One feature of the Catalanist movement that its followers point to with pride is that it has used entirely peaceful and democratic means - violent incidents have been very rare and small scale. Nevertheless Jose Maria Aznar, former PP prime minister, has claimed that "identity-based nationalism" sought to "finish with democracy".
Extravagant comparisons are also routinely made between Catalanism and Nazism. In early October a European Parliament MEP for UPyD, one of the anti-Catalanist Spanish parties, sent a letter to every member of the parliament claiming that the current situation in Catalonia was similar to "Italy and Germany in the 1930s". This provoked an angry retort from a German CDU MEP, who said the comparison left her "speechless" and demanded an apology for this "trivialising of the Nazi regime".
In Catalonia these arguments do nothing to reduce feelings of menyspreu.
Catalanists are still determined to hold some kind of vote, even in the street, on Sunday.
With their own poll ratings in free fall across Spain, due to an avalanche of corruption scandals, Rajoy and the PP have perhaps even more of an incentive to stay firm to pick up anti-Catalan votes in other regions.
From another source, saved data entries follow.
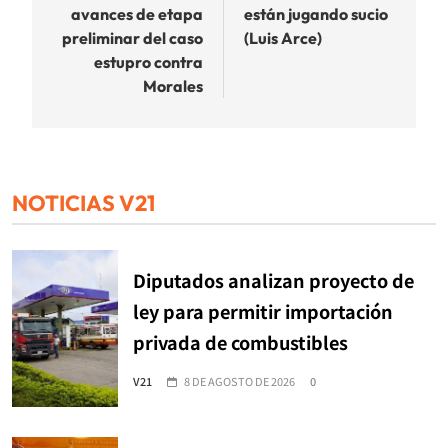
avances de etapa
están jugando sucio
entradas
preliminar del caso
(Luis Arce)
estupro contra
Morales
NOTICIAS V21
Diputados analizan proyecto de
ley para permitir importación
privada de combustibles
V21
8 DE AGOSTO DE 2026
0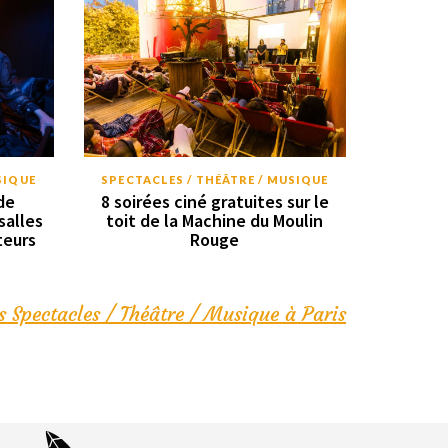
SIQUE
SPECTACLES / THÉÂTRE / MUSIQUE
de
8 soirées ciné gratuites sur le
salles
toit de la Machine du Moulin
teurs
Rouge
s Spectacles / Théâtre / Musique à Paris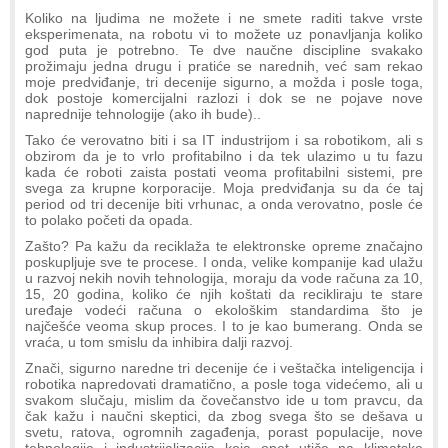
Koliko na ljudima ne možete i ne smete raditi takve vrste
eksperimenata, na robotu vi to možete uz ponavljanja koliko
god puta je potrebno. Te dve naučne discipline svakako
prožimaju jedna drugu i pratiće se narednih, već sam rekao
moje predviđanje, tri decenije sigurno, a možda i posle toga,
dok postoje komercijalni razlozi i dok se ne pojave nove
naprednije tehnologije (ako ih bude)..
Tako će verovatno biti i sa IT industrijom i sa robotikom, ali s
obzirom da je to vrlo profitabilno i da tek ulazimo u tu fazu
kada će roboti zaista postati veoma profitabilni sistemi, pre
svega za krupne korporacije. Moja predviđanja su da će taj
period od tri decenije biti vrhunac, a onda verovatno, posle će
to polako početi da opada.
Zašto? Pa kažu da reciklaža te elektronske opreme značajno
poskupljuje sve te procese. I onda, velike kompanije kad ulažu
u razvoj nekih novih tehnologija, moraju da vode računa za 10,
15, 20 godina, koliko će njih koštati da recikliraju te stare
uređaje vodeći računa o ekološkim standardima što je
najčešće veoma skup proces. I to je kao bumerang. Onda se
vraća, u tom smislu da inhibira dalji razvoj.
Znači, sigurno naredne tri decenije će i veštačka inteligencija i
robotika napredovati dramatično, a posle toga videćemo, ali u
svakom slučaju, mislim da čovečanstvo ide u tom pravcu, da
čak kažu i naučni skeptici, da zbog svega što se dešava u
svetu, ratova, ogromnih zagađenja, porast populacije, nove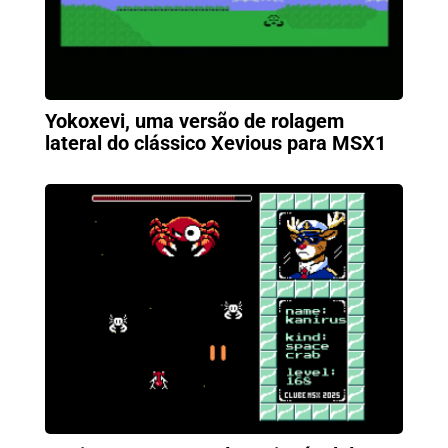
Yokoxevi, uma versão de rolagem
lateral do clássico Xevious para MSX1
In Catalonia, some put their faith in a change of government in Madrid next year, but if the stand-off continues others propose a "unilateral declaration of independence" or mass civil disobedience. Another plan would see all pro-vote candidates standing in regional elections next spring on a manifesto with just one point - a vote on independence. If they won, they would then have a clear democratic mandate that the Spanish government could not deny.
In August "government sources" were quoted as claiming that a No vote in Scotland's independence referendum would "deflate the Catalan souffle". Since then, says Eduard Lopez, the government's policy has only been "inaction, and hoping the souffle will go down". But he adds: "Whatever happens on 9 November, this thing is not going away."